Edison Effect
In early 1880, Thomas Edison and his team were hard at work trying to find a light bulb filament that worked well. He had already settled on a carbonized (burned) bamboo filament, but even this solution was not perfect. After glowing for a few hours, carbon from the filament would be deposited on the inside walls of the bulb, turning it black. This would not do.
Edison tried to understand what was happening. His assistant noticed that the carbon seemed to be coming from the end of the filament that was attached to the power supply, and seemed to be flying through the vacuum onto the walls of the bulb.
Edison determined that not only was carbon flying through the vacuum, but that it carried a charge. That is, electricity was flowing not only through the filament but also through the evacuated bulb. In order to measure this flow, he made a special bulb with a third electrode, to which he could attach an instrument to measure the current. He reasoned that if the current would flow between the two ends of the filament, it would also flow to this third electrode.
While he was proven to be right about the flow, Edison could not explain it, and the third electrode did not prevent blackening of the bulb, so he moved on to other experiments. But he did patent the new device, because he believed that it might have some commercial applications, such as measuring electric current.

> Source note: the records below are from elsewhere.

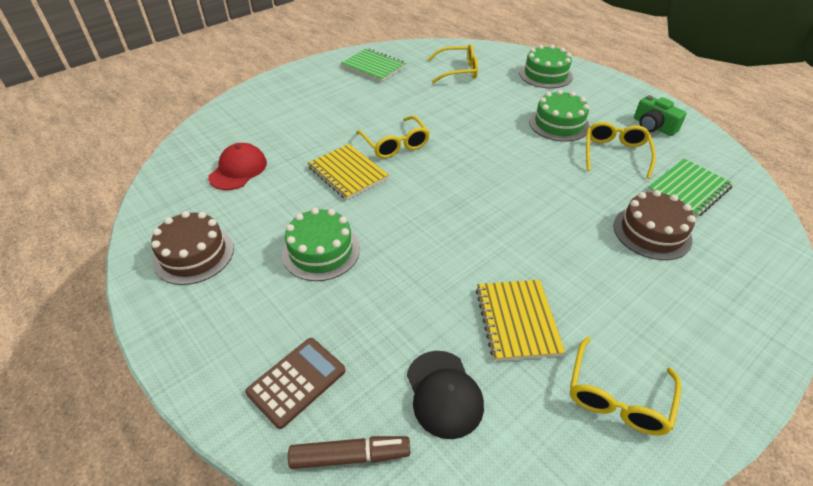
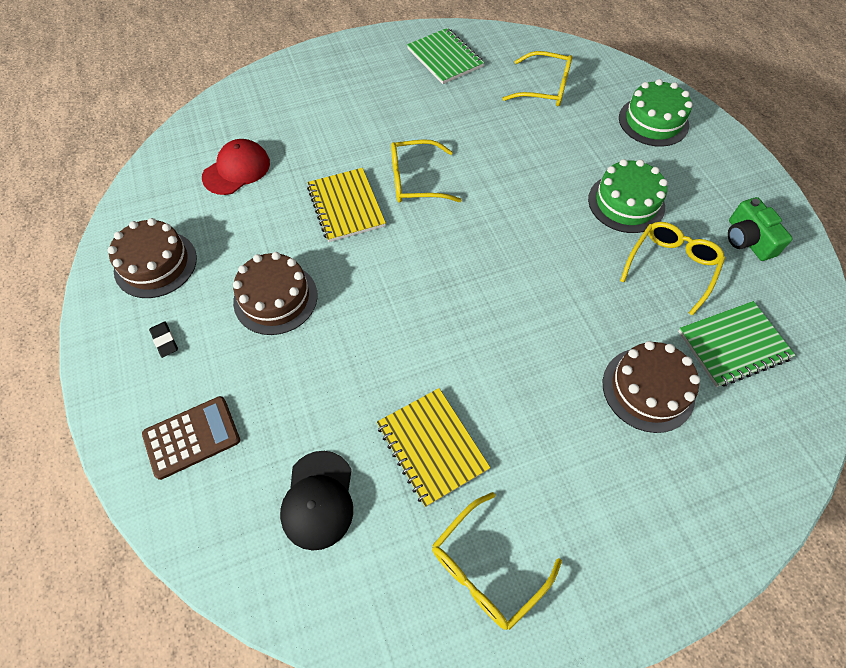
camera: 20 degrees right, 15 degrees up
(231, 311) = (165, 340): none -> black eraser
(321, 251) = (275, 298): green cake -> brown cake
(350, 456) = (206, 529): brown marker -> none
(395, 144) = (415, 180): yellow glasses -> yellow glasses turned 90 degrees clockwise
(517, 321) = (432, 447): yellow notebook -> yellow notebook turned 45 degrees counterclockwise

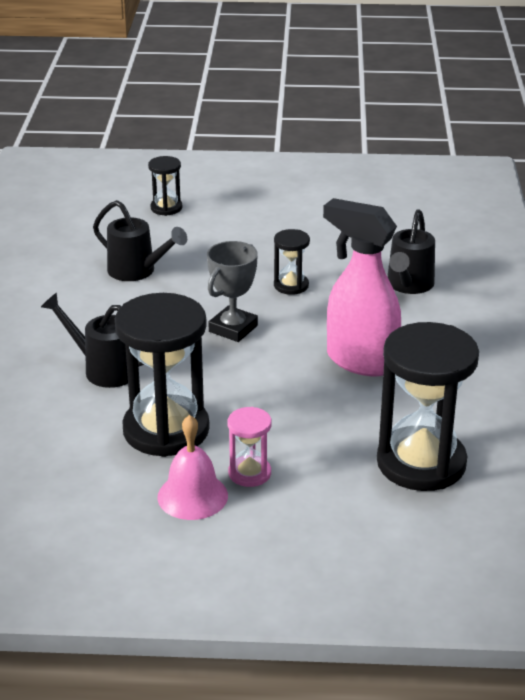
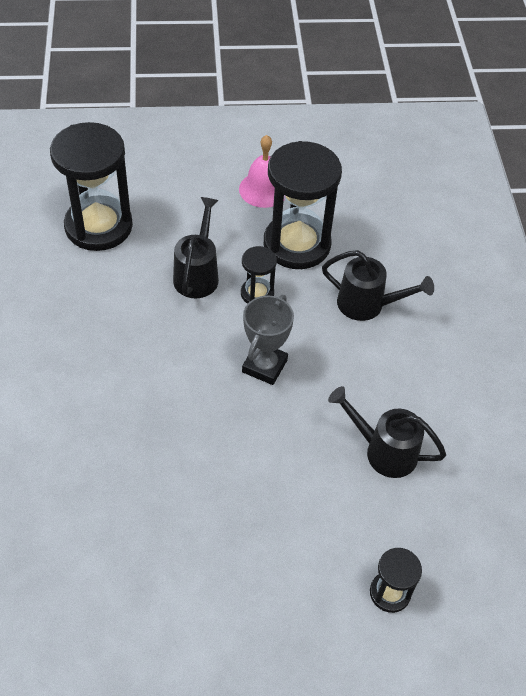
camera: 170 degrees right, 20 degrees up
(249, 473) = (226, 210): pink hourglass -> none
(291, 285) = (215, 439): black hourglass -> black hourglass (257, 293)
(360, 361) = (142, 331): pink spray bottle -> none
(408, 285) = (88, 450): black watering can -> black watering can (198, 274)

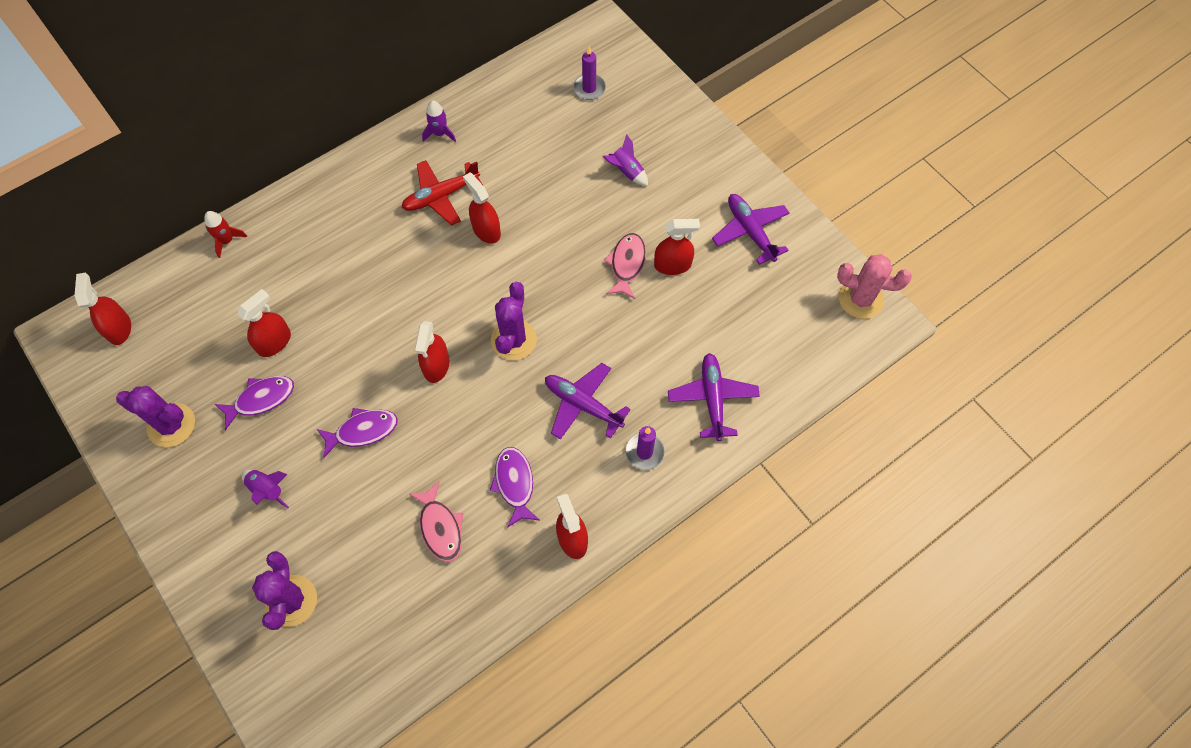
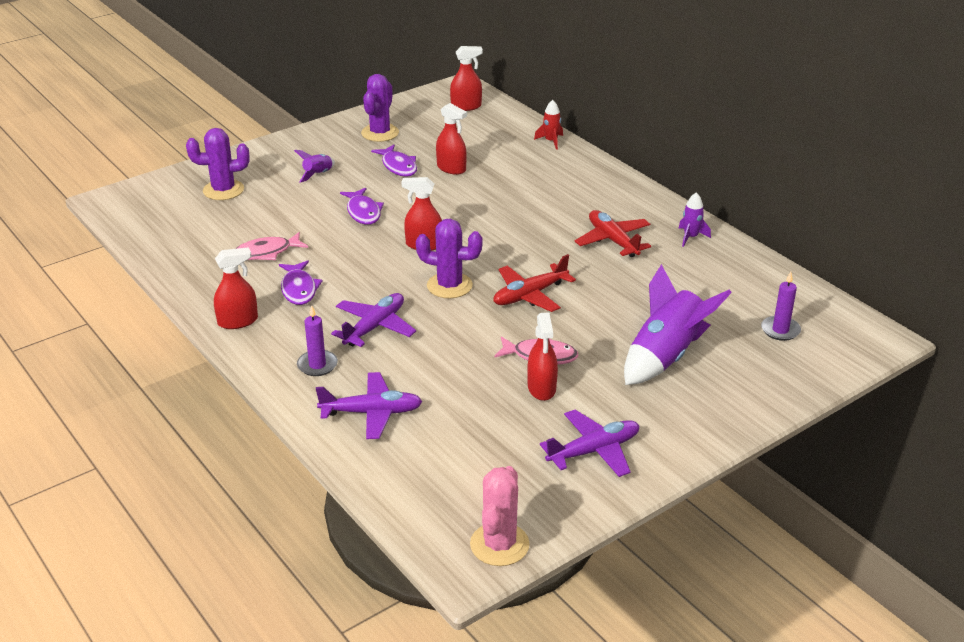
camera: 90 degrees right, 30 degrees down
(486, 230) = (575, 267): red spray bottle -> none
(514, 484) = (299, 289): purple fish -> purple fish turned 90 degrees clockwise
(532, 270) = (529, 295): none -> red plane
(626, 172) = (666, 356): purple rocket -> purple rocket, size x2.13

Although he did not realize it, Edison had discovered the basis of the electron tube (also called a vacuum tube). Many years later, modified light bulbs would be used not to make light, but to control a flow of electrons through a vacuum. The electron tube would become the basis of modern electronics. Years later, when he was elderly, the discovery of what became known as the “Edison Effect” was remembered, but because Edison had no idea what it was or how it worked, he is rarely given credit for this contribution to the development of electronics.